Reading a few verses is a good place to start. But our church gatherings should return to having a dedicated time in our worship service for the public reading of the Word.
This is not just a personal preference, but a command from God. “Until I come, devote yourself to the public reading of Scripture, to exhortation, to teaching” (1 Timothy 4:13).
This practice would also help the pulpit to be synonymous with the Word of God, rather than the preacher. And God’s Word, when read clearly, is sufficient to teach and sanctify us. And so, as we gather, let us read the Word.
- Displaying the Word
Along with praying, singing, giving, preaching, and reading the Word, Jesus instituted two ordinances through which we can worship Him: the Lord’s Supper and baptism.
Taking part in the Lord’s Supper can easily become a ritual to some. Many others end up giving reverence to the elements — the bread and the wine. In many circles, these elements are considered to have a special power to heal or even as a Christian version of prasad (divine food).
In all these, it is Jesus Christ that is forgotten. The whole point of observing the Lord’s Supper is to remember the Lord’s work on our behalf. “And He took bread, and when He had given thanks, He broke it and gave it to them, saying, “This is My body, which is given for you. Do this in remembrance of Me” (Luke 22:19). As we take the elements, we are to remember Jesus Christ, whose body was broken and blood was shed for us — as individuals, and as the church.
Baptism is also something in which a church is meant to participate together. In many churches, the baptism of a new believer is considered an optional event, and certainly not as part of a worship service. This is because baptism is often viewed as being a significant event only in the life of the new believer.
However, the New Testament teaches that Christians are baptised into the church (Acts 2:41), thus making it an ordinance for the church to celebrate. There is much joy in rejoicing with a new believer and, at the same time, remembering God’s supernatural salvific work in our own lives.
As we see a fellow brother or sister in the Lord being baptised, we remember that we have eternal life because Jesus died and rose again (Romans 6:3-4). And so, as we gather, let us practise the ordinances that display the Word.
The true preacher opens up the Bible, explains it in context, and exalts Jesus Christ
Shaped by God’s passion
The temptation to worship God in ways He has not commanded is not new.
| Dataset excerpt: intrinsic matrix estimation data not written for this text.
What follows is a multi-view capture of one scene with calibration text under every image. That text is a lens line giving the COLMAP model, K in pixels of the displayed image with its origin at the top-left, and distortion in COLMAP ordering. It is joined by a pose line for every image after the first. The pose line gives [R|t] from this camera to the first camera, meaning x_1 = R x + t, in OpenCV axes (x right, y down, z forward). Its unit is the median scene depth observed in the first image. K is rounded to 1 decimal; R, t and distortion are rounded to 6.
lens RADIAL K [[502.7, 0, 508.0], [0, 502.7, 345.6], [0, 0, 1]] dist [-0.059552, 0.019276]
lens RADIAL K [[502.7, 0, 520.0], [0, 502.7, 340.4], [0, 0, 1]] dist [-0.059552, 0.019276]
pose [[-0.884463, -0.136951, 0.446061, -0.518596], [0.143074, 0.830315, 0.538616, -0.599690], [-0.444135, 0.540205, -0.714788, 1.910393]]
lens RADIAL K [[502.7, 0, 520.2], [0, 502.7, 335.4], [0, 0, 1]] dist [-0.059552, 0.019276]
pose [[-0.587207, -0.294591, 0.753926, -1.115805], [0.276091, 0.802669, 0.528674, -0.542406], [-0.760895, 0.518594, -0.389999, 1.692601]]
Just like with the Israelites, we are tempted by the trends in the world around us.
Many modern churches rely on gimmicks such as dimmed or disco lighting, skits or plays, loud music, and art to attract people to their “worship service”. Back in the day, whenever Israel gave into the trend around them, they fell into idolatry.
We would be wise to heed to God’s warning for them: “Take care that you be not ensnared to follow them, after they have been destroyed before you, and that you do not inquire about their gods, saying, ‘How did these nations serve their gods?—that I also may do the same” (Deuteronomy 12:30).
Our churches need to be shaped by God’s passion — not only for our worship but also for the manner of our worship. And praise God that He has also revealed the manner of worship in Scripture.
Biblical worship is Word-centered. And it is rightly done when we pray the Word, sing the Word, give for the ministry of the Word, preach the Word, read the Word, and display the Word (in the ordinances).
These elements are the essentials of biblical worship, necessary for the health and holiness of the church. And so, let us draw near to God together, and be blessed by God drawing near to us.